H = high prize, M = middle prize, L = low prize.

[Dond]

1. Pick H, swap loses.
2. Pick M, eliminate L. Swap wins.
3. Pick M, eliminate H. Swap loses.
4. Pick L swap wins.

[Monty]

1. Pick H, swap loses.
3. Pick M, eliminate L. Swap wins.
4. Pick L, eliminate M. Swap wins.

Posted: Sun Oct 27, 2013 2:59 pm
by cp999
-deleted- gone away to think about this!

I have seen the £20 come up though. @David Healy, I was also offered 11,000 to qualify but eliminated boxes "too quickly" due to them not having questions in them, and the banker's offer after the first round was about 6k despite all the high boxes remaining(!) I might add that that particular terminal was one where I also got one of my (five, I think) 1-100 £20s.

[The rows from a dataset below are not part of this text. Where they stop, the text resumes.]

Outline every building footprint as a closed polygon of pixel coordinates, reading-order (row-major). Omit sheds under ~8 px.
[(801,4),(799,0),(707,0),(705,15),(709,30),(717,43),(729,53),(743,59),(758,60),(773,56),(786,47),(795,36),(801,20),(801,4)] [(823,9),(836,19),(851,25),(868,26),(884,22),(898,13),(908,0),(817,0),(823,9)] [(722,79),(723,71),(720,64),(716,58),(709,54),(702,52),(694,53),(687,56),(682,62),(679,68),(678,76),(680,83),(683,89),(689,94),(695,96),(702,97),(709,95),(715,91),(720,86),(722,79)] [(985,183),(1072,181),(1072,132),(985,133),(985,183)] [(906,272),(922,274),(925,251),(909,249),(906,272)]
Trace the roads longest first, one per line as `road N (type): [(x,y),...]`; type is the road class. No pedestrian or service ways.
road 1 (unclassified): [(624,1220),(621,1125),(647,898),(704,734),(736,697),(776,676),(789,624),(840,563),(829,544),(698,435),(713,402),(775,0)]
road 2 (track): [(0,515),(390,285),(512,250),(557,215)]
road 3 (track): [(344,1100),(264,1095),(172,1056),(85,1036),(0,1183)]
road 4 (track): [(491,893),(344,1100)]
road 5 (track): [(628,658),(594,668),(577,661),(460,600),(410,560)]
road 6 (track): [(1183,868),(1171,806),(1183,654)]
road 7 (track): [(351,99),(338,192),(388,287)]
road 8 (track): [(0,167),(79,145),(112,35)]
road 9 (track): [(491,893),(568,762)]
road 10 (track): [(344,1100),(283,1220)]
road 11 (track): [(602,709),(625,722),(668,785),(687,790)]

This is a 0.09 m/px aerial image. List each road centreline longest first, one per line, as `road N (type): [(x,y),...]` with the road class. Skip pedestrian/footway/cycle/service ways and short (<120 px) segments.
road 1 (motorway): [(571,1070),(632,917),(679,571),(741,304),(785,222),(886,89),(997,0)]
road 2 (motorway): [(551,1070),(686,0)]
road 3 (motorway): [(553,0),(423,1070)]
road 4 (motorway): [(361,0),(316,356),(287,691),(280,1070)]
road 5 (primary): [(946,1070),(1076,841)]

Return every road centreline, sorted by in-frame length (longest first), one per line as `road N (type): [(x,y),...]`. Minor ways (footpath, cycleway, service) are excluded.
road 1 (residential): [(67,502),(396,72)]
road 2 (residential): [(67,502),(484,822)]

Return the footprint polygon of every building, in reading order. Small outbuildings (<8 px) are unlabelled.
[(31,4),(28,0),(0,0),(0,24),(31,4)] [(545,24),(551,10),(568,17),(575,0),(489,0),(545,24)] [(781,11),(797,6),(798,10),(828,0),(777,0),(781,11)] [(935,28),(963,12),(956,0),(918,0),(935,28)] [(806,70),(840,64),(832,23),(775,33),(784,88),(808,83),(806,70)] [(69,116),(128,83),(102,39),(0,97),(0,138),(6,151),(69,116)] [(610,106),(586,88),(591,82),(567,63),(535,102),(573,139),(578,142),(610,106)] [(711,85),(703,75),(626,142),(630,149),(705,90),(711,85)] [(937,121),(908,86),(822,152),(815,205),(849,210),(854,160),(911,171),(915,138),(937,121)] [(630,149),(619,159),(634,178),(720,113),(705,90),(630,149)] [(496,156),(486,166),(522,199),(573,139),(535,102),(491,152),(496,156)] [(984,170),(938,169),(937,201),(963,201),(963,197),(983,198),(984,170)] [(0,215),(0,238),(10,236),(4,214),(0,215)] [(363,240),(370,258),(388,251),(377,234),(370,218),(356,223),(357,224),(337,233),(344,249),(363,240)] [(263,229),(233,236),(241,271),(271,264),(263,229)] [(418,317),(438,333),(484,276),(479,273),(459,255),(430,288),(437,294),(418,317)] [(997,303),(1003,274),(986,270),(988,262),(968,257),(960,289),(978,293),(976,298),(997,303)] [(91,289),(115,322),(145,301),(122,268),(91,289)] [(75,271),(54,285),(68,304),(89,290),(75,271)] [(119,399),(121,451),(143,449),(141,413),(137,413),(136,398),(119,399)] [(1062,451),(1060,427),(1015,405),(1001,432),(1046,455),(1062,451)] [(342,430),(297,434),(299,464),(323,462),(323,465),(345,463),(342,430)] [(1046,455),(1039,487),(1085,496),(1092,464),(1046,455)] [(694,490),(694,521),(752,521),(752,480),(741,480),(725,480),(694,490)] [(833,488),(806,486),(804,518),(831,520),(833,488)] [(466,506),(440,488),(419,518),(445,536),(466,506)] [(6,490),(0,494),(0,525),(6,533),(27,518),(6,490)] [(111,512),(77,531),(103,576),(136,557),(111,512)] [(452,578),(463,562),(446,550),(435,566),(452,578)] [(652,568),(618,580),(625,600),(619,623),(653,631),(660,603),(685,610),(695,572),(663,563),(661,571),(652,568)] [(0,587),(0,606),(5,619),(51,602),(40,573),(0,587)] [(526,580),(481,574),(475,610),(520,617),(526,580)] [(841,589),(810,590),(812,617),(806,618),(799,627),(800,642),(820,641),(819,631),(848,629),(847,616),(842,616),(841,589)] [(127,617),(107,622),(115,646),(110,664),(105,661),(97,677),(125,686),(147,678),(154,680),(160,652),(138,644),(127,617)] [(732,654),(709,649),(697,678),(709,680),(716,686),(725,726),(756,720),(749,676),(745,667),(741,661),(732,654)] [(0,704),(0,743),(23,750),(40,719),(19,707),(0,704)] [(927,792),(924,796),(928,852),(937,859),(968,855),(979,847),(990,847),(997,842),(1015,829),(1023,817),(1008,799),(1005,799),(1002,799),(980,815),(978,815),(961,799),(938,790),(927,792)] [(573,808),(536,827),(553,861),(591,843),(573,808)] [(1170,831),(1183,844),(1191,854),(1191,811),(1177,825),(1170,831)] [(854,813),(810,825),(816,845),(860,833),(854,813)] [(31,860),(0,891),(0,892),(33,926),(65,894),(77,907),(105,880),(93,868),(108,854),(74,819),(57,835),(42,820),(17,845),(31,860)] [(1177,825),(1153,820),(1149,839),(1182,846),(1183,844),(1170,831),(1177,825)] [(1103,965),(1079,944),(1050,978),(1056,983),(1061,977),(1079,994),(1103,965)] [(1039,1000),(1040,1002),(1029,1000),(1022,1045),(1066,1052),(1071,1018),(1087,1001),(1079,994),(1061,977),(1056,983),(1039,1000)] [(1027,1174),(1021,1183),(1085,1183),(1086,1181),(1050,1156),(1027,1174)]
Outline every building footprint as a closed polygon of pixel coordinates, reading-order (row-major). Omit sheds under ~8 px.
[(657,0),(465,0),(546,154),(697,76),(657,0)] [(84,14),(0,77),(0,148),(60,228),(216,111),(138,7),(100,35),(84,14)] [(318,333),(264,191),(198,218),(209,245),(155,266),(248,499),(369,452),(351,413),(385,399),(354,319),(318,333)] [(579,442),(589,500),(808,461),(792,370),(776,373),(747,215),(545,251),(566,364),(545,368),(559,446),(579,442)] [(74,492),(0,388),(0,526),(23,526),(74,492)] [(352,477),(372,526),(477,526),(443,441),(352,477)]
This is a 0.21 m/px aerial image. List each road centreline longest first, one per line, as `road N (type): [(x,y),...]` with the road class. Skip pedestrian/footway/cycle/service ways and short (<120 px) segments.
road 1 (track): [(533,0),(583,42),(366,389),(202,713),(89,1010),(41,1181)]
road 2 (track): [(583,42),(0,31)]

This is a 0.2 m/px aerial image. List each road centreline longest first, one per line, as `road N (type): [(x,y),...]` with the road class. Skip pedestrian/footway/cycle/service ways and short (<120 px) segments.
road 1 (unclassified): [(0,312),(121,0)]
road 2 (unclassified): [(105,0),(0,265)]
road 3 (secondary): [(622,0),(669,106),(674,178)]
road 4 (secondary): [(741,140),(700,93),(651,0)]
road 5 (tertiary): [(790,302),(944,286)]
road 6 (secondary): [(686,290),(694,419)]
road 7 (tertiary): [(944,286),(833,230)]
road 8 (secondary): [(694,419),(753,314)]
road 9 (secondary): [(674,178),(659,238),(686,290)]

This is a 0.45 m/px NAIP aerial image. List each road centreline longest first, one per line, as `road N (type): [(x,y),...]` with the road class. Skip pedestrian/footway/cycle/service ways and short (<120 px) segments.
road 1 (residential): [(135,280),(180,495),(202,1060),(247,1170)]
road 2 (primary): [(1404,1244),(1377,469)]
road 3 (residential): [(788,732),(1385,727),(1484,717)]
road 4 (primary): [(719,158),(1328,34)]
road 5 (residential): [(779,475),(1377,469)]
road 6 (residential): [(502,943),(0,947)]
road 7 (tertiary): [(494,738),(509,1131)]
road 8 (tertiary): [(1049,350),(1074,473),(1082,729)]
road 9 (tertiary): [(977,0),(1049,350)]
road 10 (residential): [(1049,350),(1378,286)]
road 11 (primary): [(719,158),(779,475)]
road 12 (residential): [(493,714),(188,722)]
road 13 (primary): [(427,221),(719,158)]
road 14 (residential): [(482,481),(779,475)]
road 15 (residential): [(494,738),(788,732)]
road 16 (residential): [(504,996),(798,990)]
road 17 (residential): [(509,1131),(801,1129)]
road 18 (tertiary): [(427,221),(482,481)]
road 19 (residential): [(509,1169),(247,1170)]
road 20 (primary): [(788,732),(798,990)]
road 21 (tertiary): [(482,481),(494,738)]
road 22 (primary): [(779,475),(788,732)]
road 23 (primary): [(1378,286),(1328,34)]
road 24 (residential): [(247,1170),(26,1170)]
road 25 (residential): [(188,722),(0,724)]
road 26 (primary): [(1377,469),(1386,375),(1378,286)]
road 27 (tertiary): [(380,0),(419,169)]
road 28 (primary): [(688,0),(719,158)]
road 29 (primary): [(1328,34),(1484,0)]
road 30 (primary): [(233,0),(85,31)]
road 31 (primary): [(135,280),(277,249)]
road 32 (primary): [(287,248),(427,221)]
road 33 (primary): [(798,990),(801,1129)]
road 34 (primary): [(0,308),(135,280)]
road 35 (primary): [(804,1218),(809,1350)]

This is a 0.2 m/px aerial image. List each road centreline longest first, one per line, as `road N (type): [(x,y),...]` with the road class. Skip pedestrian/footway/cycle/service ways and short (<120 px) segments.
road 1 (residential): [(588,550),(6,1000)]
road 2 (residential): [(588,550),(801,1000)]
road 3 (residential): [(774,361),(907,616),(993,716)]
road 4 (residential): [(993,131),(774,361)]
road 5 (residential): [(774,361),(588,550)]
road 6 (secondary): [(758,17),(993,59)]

Posted: Mon Oct 28, 2013 1:26 am
by Nil Satis
I only ever won £20 once on the original DOND, but I do remember from that time that very low points targets (was 11,000 the lowest possible?) didn't seem to provide any guarantee of a bigger prize.

To pick up David Healy's original theme, I nabbed my first ever "top prize" on a slightly more recent old game on Friday night - Choose to Lose, which appeared on a KUDOS. I say "top prize" as the JP was £20 for 20 correct answers but I always played that one in what I suspect was the more common way, namely to try for 20 wrong answers for £10. The controls the game kept when you got closer to a full set of 20 wrong answers were to switch to two answers instead of four, and to speed up the timer considerably. I had both of those kick in for all of the last eight questions, four or five of which were real 50/50 guesses, so it was a nice moment to see all 20 come in.